#### Task requirements
Every line of the material below should be output exactly as written, with the images skipped.

#### Given records
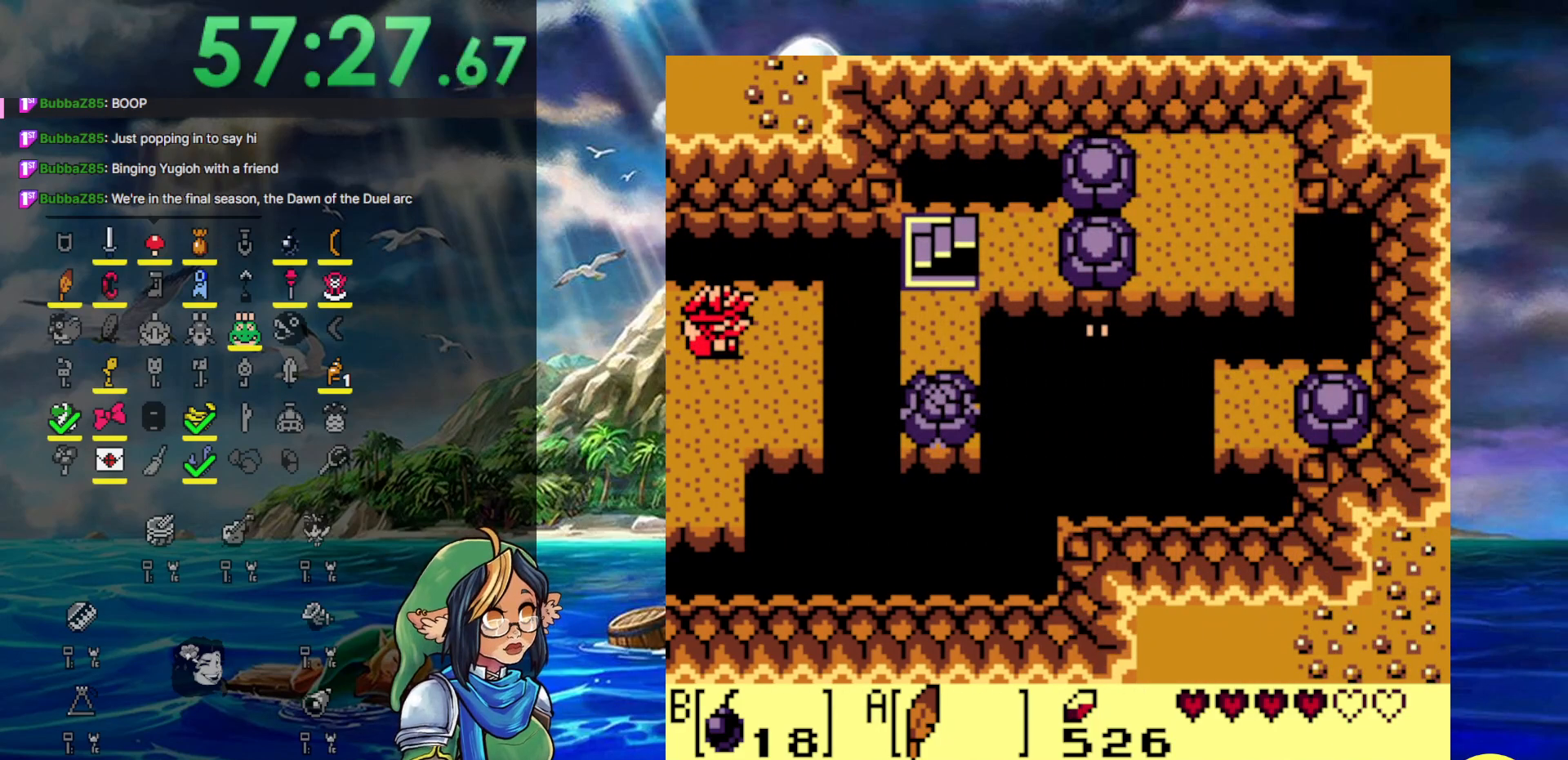
{"buttons": [], "events": []}
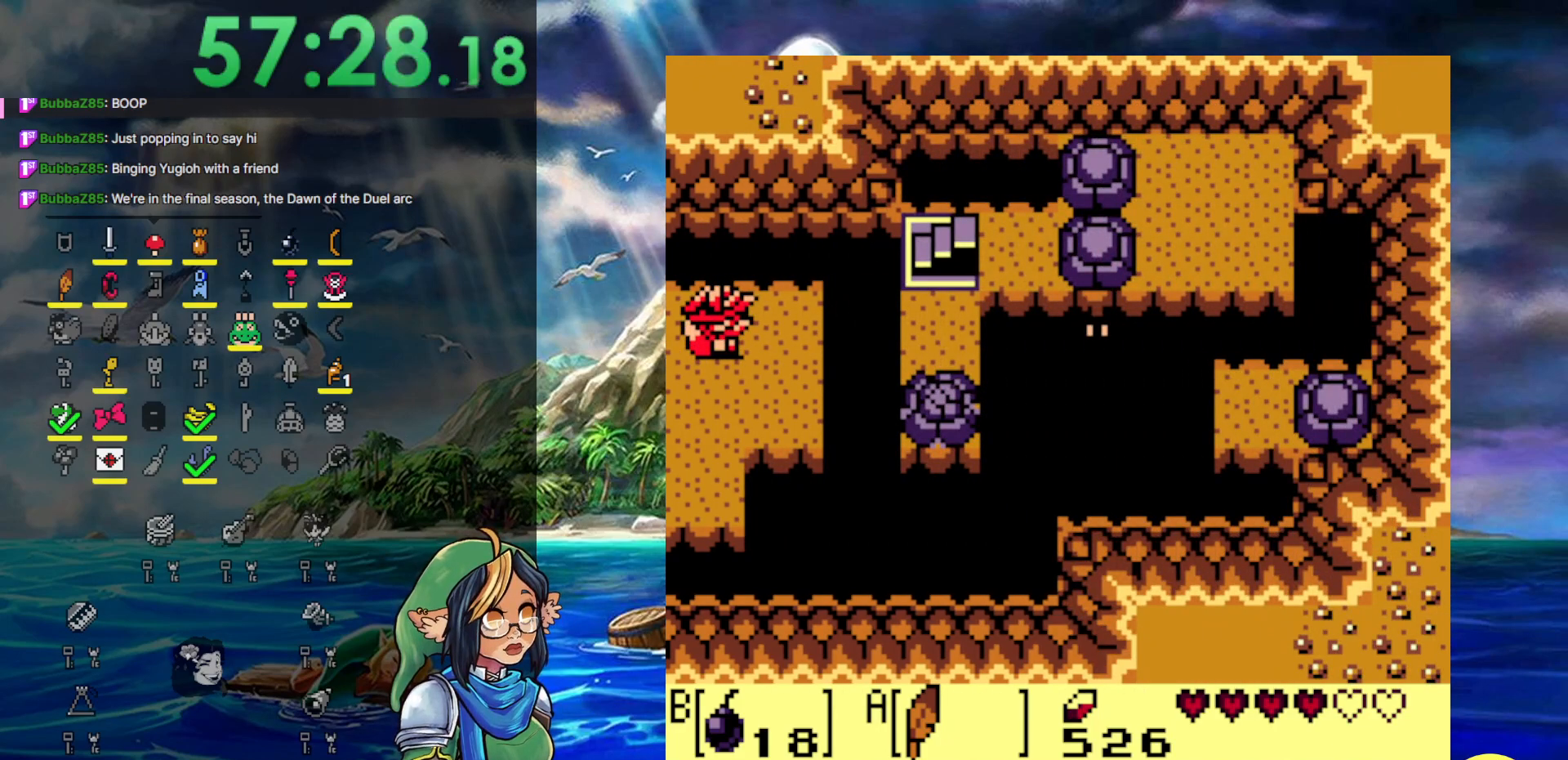
{"buttons": [], "events": []}
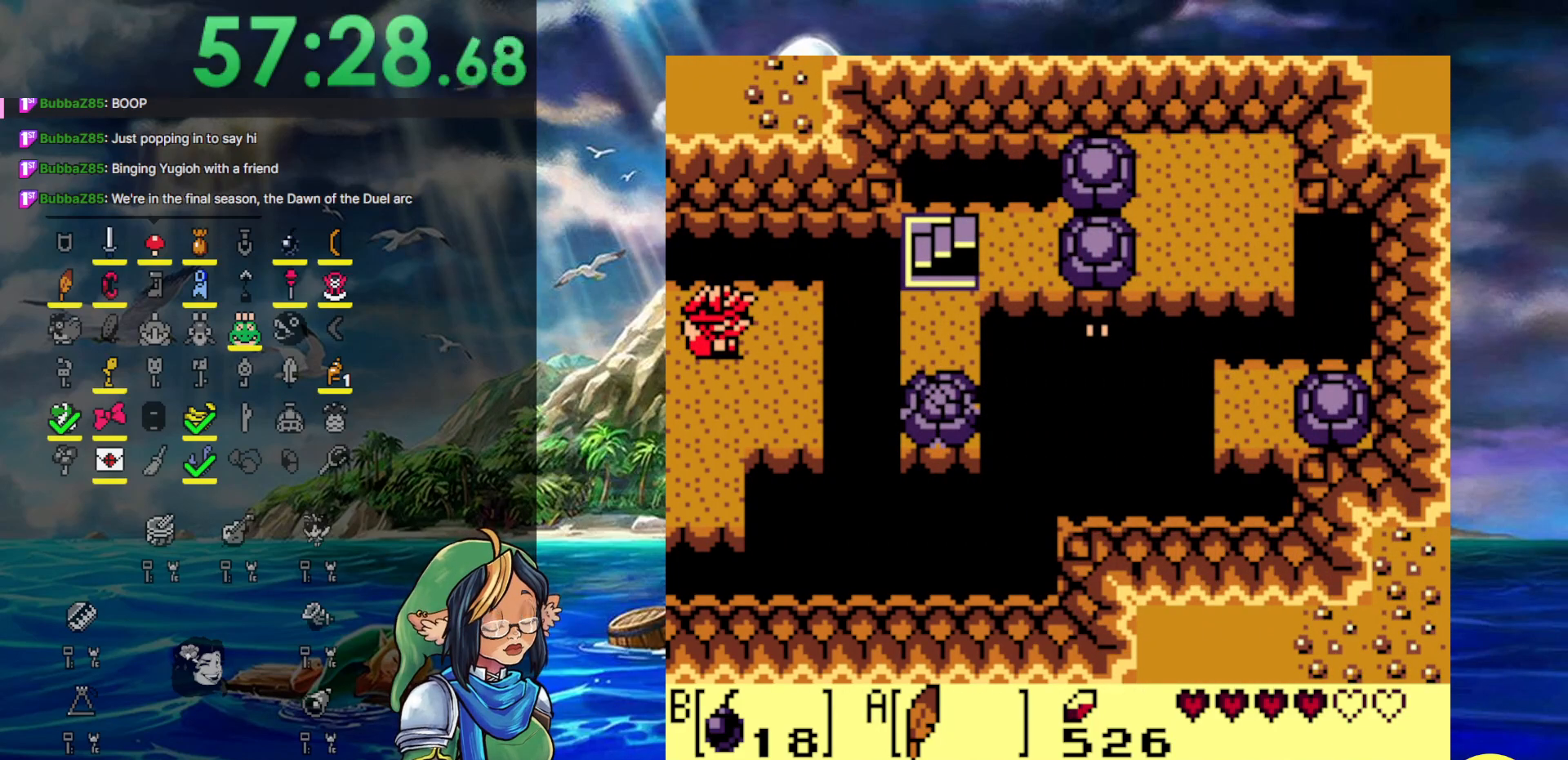
{"buttons": [], "events": []}
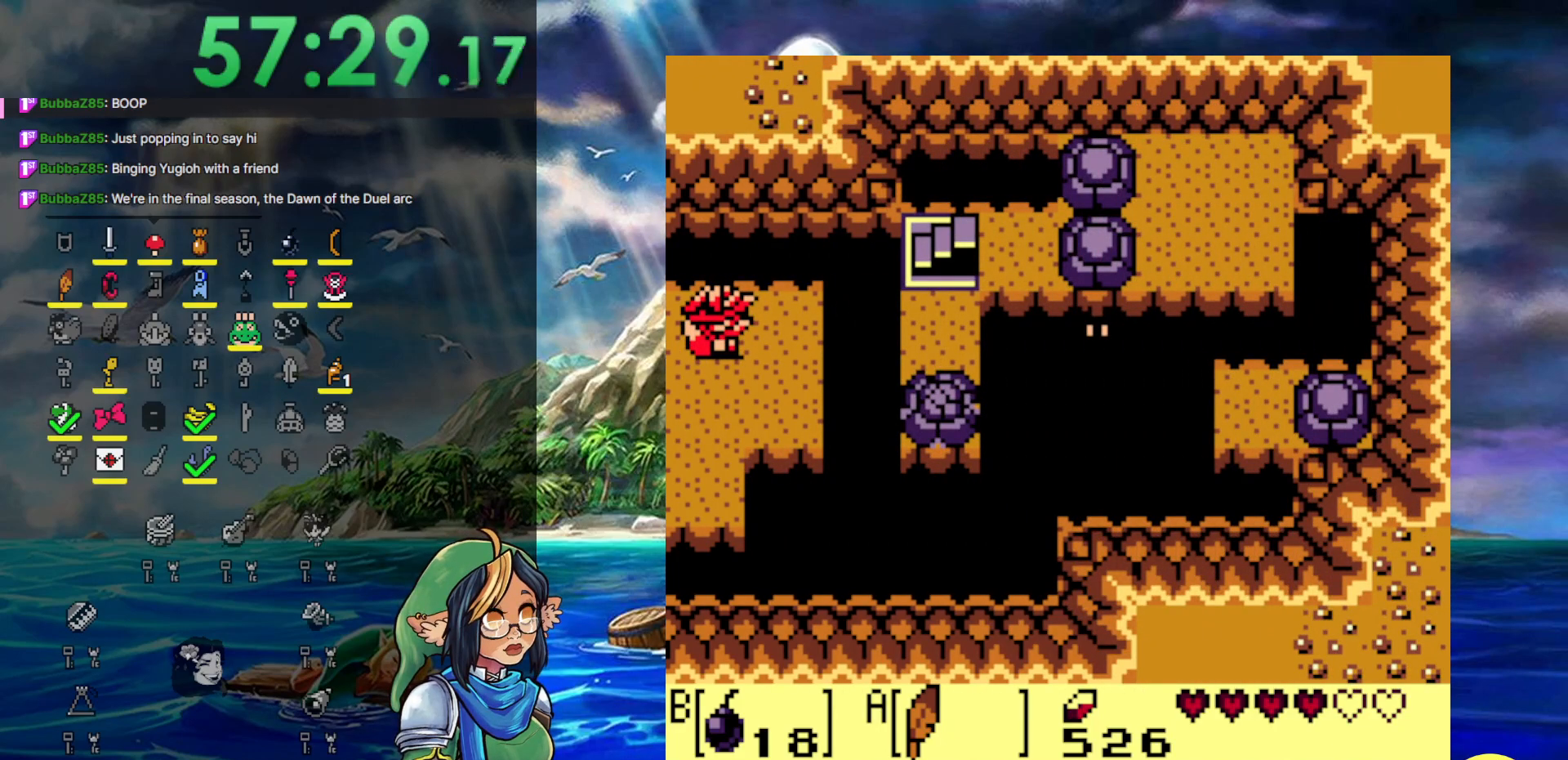
{"buttons": [], "events": []}
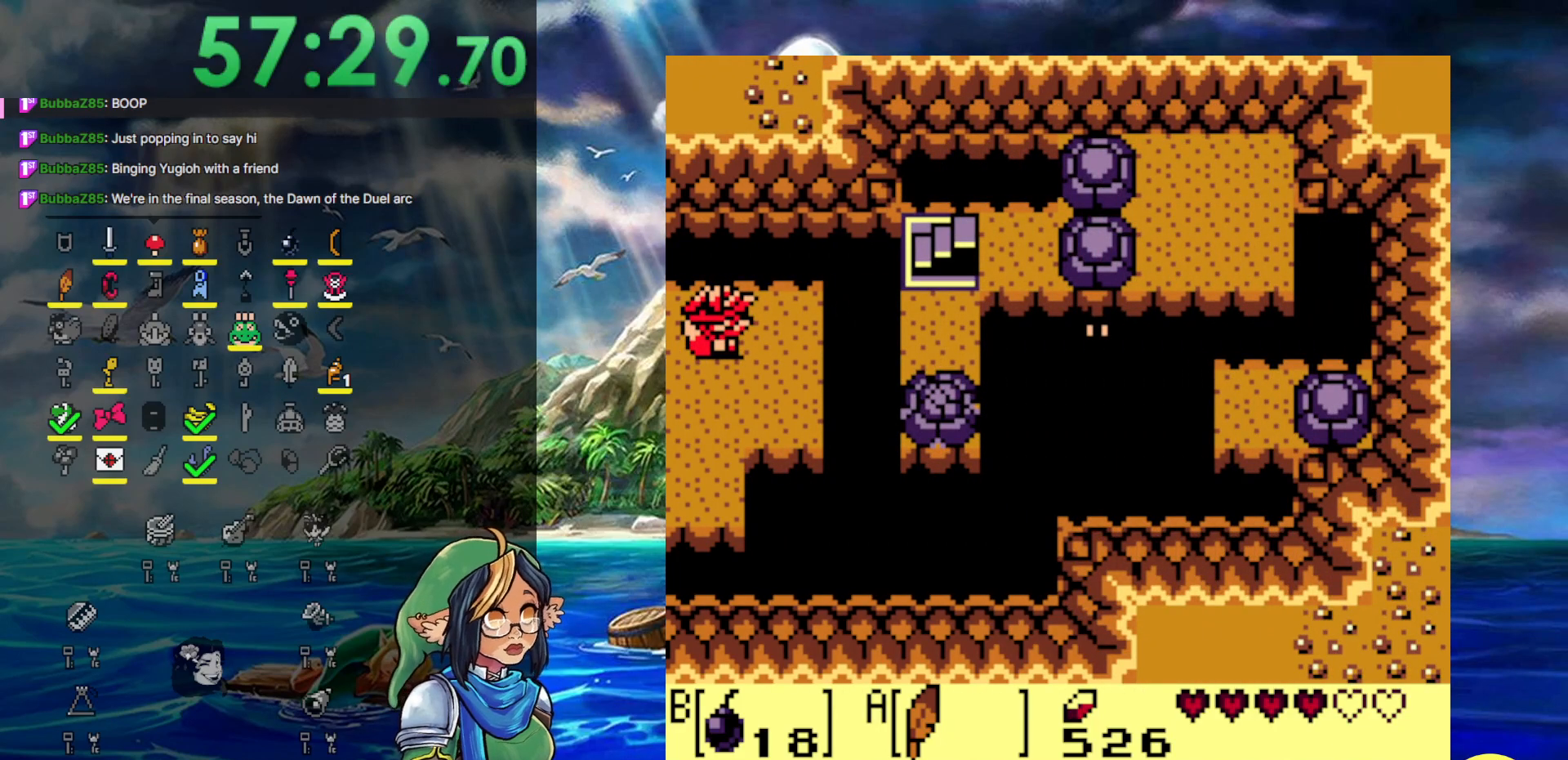
{"buttons": [], "events": []}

#### Result
{"buttons": [], "events": []}
{"buttons": [], "events": []}
{"buttons": [], "events": []}
{"buttons": [], "events": []}
{"buttons": [], "events": []}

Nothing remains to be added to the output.